Selected Poems of Jorge Luis Borges

Viking, 1999

A strange and unaccountable gift to translators. If "habitación" means "room" and "departamento" apartment, "sentenciosas calles" are streets as sententious as night is unanimous. As if in response to his world fame, Borges rests his intricate and detailed labyrinths on a legerdemain that extends from "Invocation to Joyce" (a poem whose jest relies on a simple allusion: "I am the other ones"—the lesser moderns who sing this ode) to "The weft" ("La trama", not "La telaraña", "The web"); the delicacy of construction hinges on the isolation of "weft" as the middle term between a tacit principal and a stated ultima, which is the grandest example of Nabokov's critique:

A poet's death is, after all,
a question of technique, a neat
enjambment, a melodic fall.

The later poems also admit an unheard-of rage in "The accomplice", which begins, "They crucify me. I have to be the cross, the nails", ending with "My fortune or misfortune does not matter./I am the poet."

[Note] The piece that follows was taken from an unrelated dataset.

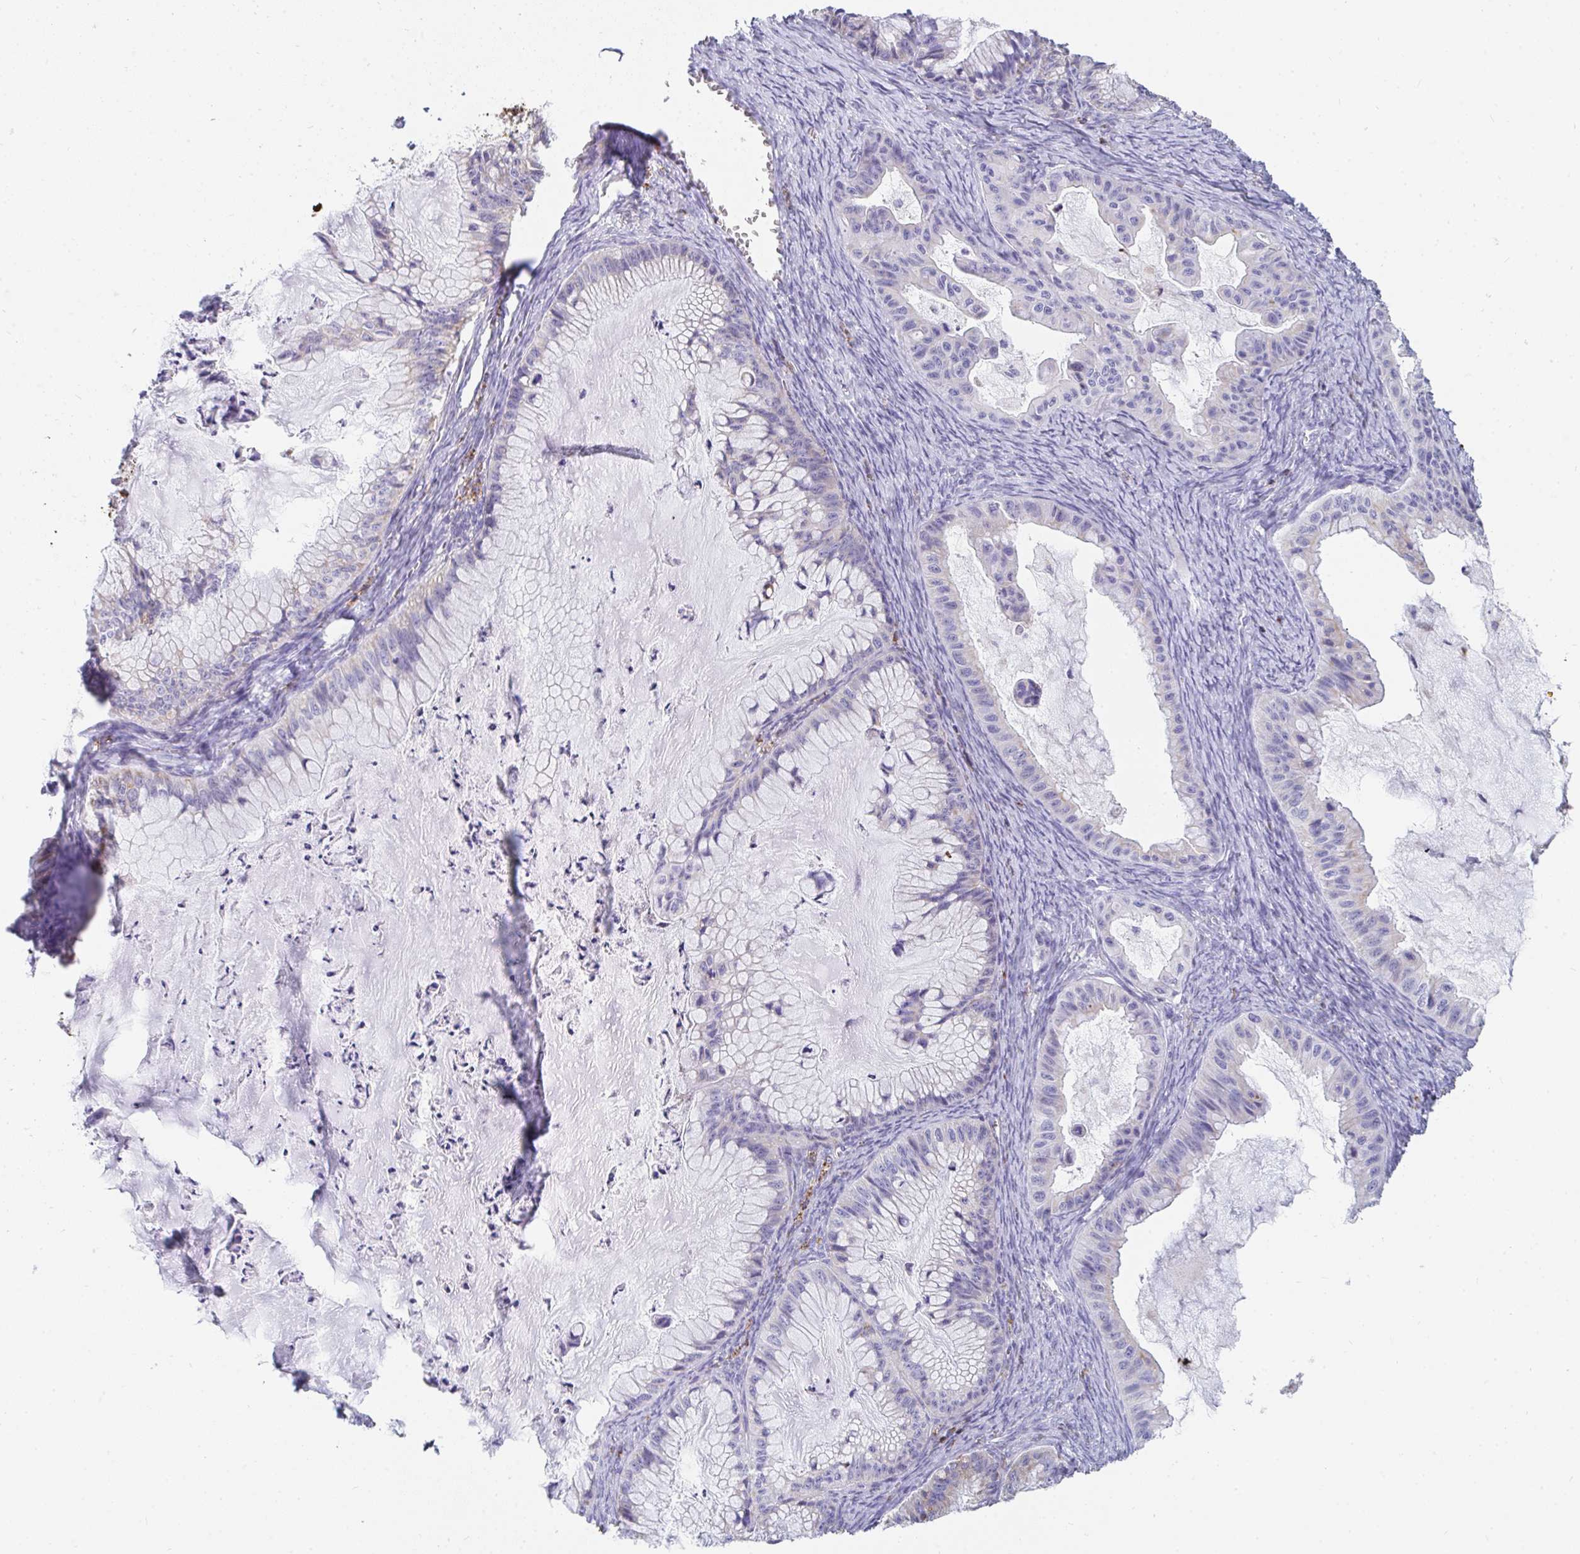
{"staining": {"intensity": "negative", "quantity": "none", "location": "none"}, "tissue": "ovarian cancer", "cell_type": "Tumor cells", "image_type": "cancer", "snomed": [{"axis": "morphology", "description": "Cystadenocarcinoma, mucinous, NOS"}, {"axis": "topography", "description": "Ovary"}], "caption": "Mucinous cystadenocarcinoma (ovarian) was stained to show a protein in brown. There is no significant positivity in tumor cells.", "gene": "AIFM1", "patient": {"sex": "female", "age": 72}}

Borges, for whom Stravinsky meant a sort of senseless hilarity, records a musical impression in "Music box" and writes a poem "To Johannes Brahms", of all people. A characteristic drollery is made into "Nostalgia for the present" (the translations here are mine):

At that precise moment to himself the man said:
What would I not give
to be with you in Iceland
under the grand immobile daytime
and share this now
like sharing music
or the taste of fruit.
At that precise moment
the man was together with her in Iceland.

The reader will note that "La cifra" ("The cipher") is given an entirely suppositional translation as "The limit", that a general melancholy prevails on the English side that masks a vagary rivaling Fowlie's Rimbaud, which is the only Rimbaud we have. This is not an improvement on the 1972 edition; its advantage is an extended selection. Florid paraphrase, inaccuracy and a few howlers punctuate it. It is overpriced and not particularly well-manufactured. Sixty years of poetic labor are represented. The last poem here, "The weft" (translated as "The web") is his finest. The mirrors and labyrinths of "The cypress leaves" are real and functional. He visits Spain without "myths and masks", and in Japan sees the face of Buddha in a dream. Mexico is a delicate nightmare:

...The yard filled
With slow slight moonlight no-one sees, the sere
Violet in forgotten Nájera's pages...

Whatever conclusion one may draw from Rimbaud in English to Jim Morrison, Poet, one is likely to miss a certain crucial subtlety here. There is something new in Borges' poetry after El oro de los tigres, which I think is announced in the last lines of "Susana Bombal":

Behind myth and mask
her soul alone.

The Spanish originals allow the reader to judge for himself the performance of this capital poet. Noted names have given us a translation for reworking.